Question

In an A.P., 7 times the 7th term is equal to 11 times the 11th term. Find the 18th term of the A.P.

Answer 1

Hint: First we must find the 7th and 11th terms of the A.P and then equate them. In an A.P., the nth term is given as, ${T_n} = a + (n - 1)d$, where a is the first term and d is a common difference.

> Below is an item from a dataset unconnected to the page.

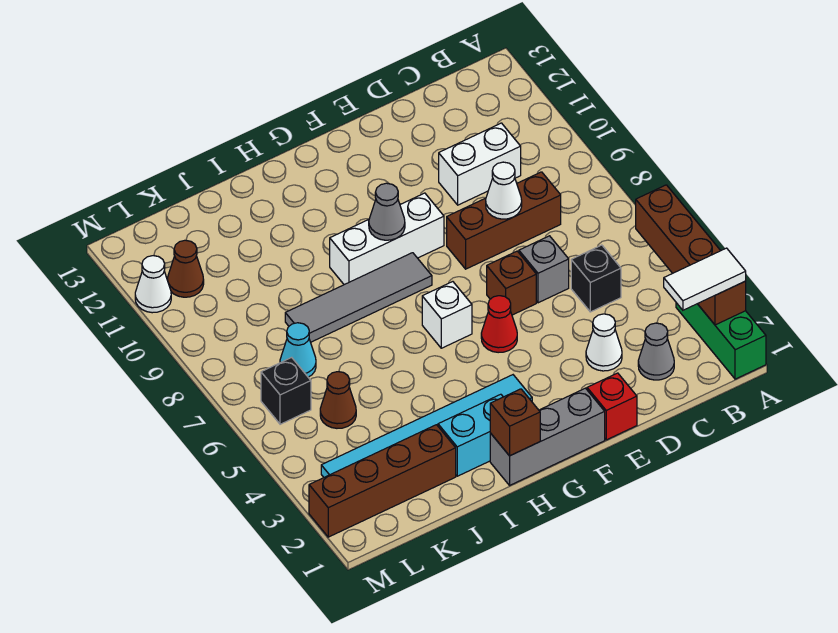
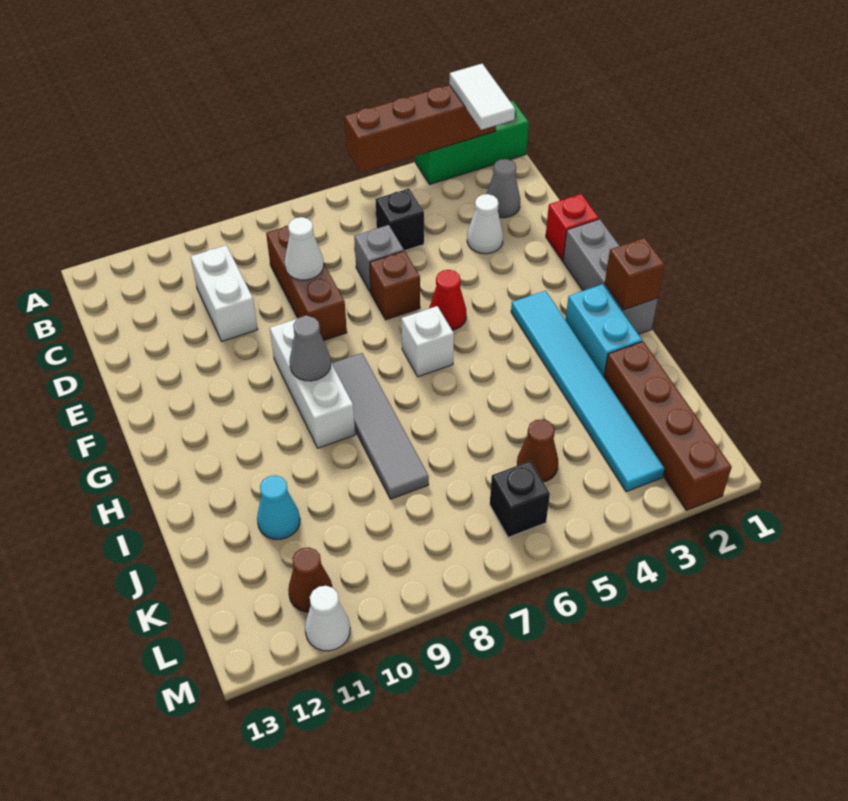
cyan 1x1 cone [280,323,316,377] -> cyan 1x1 cone moved to [257,475,300,539]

Complete step-by-step answer:
Given, 7 times the 7th term is equal to 11 times the 11th term
$ \Rightarrow 7 \times {T_7} = 11 \times {T_{11}}$
Let the first term be a and common difference be d.
Since, ${T_n} = a + (n - 1)d$ , where a is the first term and d is the common difference.
$
   \Rightarrow 7\left( {a + 6d} \right) = 11(a + 10d) \\
   \Rightarrow 7a + 42d = 11a + 110d \\
   \Rightarrow - 4a = 68d \\
   \Rightarrow a = - 17d \\
$
Now, we have to find the value of the 18th term
$
   \Rightarrow {T_{18}} = a + \left( {n - 1} \right)d \\
   \Rightarrow {T_{18}} = a + \left( {18 - 1} \right)d \\
   \Rightarrow {T_{18}} = a + 17d \\
$
Putting, a =-17d in the above equation
$ \Rightarrow {T_{18}} = - 17d + 17d = 0$

Therefore, the 18th term is 0.

Note: Arithmetic Mean is always greater than or equal to Geometric mean. Also remember that arithmetic mean multiplied by harmonic mean will give a square of geometric mean as the result.
$A.M \times H.M = {G.M^2}$